Страница заканчивается, и Конфетке недостает духу перевернуть ее и читать дальше. Вместо этого, она складывает рукопись и упирается в нее локтем, погрузив подбородок в ладонь. Вечер, в который она слушала «Реквием» синьора Верди, еще свеж в ее памяти. Разумеется, в публике присутствовали дамы, для которых этот вечер был всего лишь возможностью блеснуть нарядами и поболтать со знакомыми, но ведь имелись же и другие, выходившие из зала в восторженном оцепенении, напрочь забывшие о своем теле. Конфетка знает: она видела это на их лицах! Они стояли в благоговении, словно еще слышали музыку, а если их просили отойти в сторону, выступали, точно во сне, — в ритме адажио, продолжавшего звучать в их ушах. Конфетка встретилась с одной из них взглядом, и обе улыбнулись — о, так бесхитростно, так чистосердечно! — увидев любовь к музыке, отражавшуюся в глазах каждой.

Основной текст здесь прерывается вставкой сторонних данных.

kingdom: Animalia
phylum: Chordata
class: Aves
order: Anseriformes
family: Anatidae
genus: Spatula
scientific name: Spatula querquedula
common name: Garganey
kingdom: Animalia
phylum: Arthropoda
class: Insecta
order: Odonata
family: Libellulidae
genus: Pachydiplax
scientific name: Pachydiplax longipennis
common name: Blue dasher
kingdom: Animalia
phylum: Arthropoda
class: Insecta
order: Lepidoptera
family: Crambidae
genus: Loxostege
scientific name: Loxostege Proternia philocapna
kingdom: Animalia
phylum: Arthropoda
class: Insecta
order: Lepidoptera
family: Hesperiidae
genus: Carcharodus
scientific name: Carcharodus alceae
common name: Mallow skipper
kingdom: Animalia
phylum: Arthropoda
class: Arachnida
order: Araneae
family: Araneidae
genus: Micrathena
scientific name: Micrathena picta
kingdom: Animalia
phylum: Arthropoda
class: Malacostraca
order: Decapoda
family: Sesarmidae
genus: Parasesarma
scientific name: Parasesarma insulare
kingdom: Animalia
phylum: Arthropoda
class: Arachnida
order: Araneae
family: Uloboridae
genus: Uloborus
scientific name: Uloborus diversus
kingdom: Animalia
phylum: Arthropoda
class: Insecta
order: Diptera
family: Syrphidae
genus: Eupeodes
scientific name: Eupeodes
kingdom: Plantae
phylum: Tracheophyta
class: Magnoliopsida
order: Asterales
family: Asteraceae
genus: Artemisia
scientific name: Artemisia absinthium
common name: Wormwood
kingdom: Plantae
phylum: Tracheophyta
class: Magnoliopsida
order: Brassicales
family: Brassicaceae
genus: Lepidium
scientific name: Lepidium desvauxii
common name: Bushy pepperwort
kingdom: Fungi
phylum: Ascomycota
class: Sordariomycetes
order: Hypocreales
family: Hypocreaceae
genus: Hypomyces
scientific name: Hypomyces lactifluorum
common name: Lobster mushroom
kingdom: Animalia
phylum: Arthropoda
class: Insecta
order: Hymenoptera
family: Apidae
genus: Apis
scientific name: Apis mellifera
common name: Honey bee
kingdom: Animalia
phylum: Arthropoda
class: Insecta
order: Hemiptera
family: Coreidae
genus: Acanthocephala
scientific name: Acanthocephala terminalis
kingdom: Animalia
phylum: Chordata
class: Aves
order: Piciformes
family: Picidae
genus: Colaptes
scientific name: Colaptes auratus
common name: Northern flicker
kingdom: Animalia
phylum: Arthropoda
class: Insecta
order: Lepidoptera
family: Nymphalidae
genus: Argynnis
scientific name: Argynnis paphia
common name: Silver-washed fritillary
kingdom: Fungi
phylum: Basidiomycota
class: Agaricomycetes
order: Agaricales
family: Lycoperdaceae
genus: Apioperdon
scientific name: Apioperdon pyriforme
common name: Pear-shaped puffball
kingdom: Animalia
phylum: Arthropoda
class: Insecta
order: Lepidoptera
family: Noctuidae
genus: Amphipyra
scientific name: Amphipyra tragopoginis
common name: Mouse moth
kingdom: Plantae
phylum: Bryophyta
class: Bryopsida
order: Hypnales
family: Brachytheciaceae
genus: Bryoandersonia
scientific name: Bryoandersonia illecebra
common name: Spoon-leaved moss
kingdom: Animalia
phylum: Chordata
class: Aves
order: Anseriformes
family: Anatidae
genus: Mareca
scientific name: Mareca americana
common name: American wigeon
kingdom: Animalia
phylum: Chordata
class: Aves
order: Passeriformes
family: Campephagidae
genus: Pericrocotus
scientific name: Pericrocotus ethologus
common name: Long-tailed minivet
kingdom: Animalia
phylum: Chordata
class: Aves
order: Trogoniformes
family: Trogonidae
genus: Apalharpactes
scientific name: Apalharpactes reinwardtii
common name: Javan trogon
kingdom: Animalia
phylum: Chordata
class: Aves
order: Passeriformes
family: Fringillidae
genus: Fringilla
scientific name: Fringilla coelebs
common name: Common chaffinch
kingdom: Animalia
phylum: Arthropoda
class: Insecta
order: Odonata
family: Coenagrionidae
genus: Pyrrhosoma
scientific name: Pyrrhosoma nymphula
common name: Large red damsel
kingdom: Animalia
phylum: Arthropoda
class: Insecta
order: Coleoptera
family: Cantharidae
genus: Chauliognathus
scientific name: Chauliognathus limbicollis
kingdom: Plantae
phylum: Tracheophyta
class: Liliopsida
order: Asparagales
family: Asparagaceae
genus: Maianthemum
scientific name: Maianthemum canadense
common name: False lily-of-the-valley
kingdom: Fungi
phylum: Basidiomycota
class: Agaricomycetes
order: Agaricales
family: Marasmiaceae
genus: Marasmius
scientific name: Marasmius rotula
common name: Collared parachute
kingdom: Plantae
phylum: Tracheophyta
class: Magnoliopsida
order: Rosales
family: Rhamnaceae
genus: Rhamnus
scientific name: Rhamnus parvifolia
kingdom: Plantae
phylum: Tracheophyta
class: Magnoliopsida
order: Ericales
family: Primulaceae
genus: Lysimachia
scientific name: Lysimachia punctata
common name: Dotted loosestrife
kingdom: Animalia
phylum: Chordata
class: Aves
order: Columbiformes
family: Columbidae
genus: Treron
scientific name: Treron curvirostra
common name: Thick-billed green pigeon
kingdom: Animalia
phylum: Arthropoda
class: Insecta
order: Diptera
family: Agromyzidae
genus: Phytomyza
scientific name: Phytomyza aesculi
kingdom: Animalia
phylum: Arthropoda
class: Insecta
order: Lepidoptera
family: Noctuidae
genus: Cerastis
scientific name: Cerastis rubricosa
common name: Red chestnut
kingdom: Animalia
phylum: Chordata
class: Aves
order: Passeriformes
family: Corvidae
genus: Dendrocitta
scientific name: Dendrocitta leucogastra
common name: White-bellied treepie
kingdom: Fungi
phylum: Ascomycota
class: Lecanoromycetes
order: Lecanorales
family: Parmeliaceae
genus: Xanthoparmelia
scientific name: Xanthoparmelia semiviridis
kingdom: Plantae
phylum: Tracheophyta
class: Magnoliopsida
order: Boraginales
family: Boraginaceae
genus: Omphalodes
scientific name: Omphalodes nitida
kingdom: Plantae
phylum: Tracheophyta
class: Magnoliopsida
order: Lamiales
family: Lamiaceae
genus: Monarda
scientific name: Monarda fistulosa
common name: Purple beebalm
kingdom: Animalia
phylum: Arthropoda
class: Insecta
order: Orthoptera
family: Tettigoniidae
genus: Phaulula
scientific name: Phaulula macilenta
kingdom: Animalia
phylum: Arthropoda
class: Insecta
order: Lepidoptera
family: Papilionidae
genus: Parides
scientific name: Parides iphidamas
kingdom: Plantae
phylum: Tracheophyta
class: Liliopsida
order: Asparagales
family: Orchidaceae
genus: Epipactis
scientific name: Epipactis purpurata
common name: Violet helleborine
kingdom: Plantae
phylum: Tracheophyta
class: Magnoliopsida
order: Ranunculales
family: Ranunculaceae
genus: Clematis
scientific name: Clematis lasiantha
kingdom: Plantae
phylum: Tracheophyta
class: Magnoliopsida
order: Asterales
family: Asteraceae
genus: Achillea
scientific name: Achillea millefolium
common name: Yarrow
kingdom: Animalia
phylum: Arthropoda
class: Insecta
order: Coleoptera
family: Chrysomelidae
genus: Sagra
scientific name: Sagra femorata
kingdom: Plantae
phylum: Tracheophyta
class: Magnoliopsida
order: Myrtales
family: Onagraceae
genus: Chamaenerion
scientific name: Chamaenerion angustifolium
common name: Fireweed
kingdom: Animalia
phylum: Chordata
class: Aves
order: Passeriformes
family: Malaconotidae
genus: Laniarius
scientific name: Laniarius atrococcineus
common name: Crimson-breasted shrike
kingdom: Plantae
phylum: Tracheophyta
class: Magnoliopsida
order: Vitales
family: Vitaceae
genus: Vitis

Годы назад, даже месяцы, если бы ей вручили молот иконоборца, Конфетка с удовольствием сровняла бы оперный театр с землей, заставила бы изысканных леди бежать из их горящих домов прямо в объятия нищеты. Теперь же она задается вопросом… это злорадное видение изнеженных дам, зарастающих грязью, изнемогающих на фабриках и в потогонных мастерских бок о бок с их заскорузлыми сестрами, — олицетворением какой справедливости служит оно? Почему не сровнять с землей фабрики, не спалить дотла потогонные мастерские, оставив нетронутыми оперные театры и красивые дома? Почему нужно сволакивать вниз людей, живущих на уровне более высоком, а не поднимать до него тех, кто обитает внизу? И уж такое ли непростительное притворство — забывать, как может забыть леди, о своем теле, о плоти — и жить только мыслью и чувством? Повинна ли Агнес в том, что она и представить себе не способна существование такой вещицы, как обмотанная тряпками палка, посредством которой мужское семя вытягивают из… из расщелинки? (Слово «пизда», произносимое даже наедине с собой, кажется Конфетке непозволительно грубым.)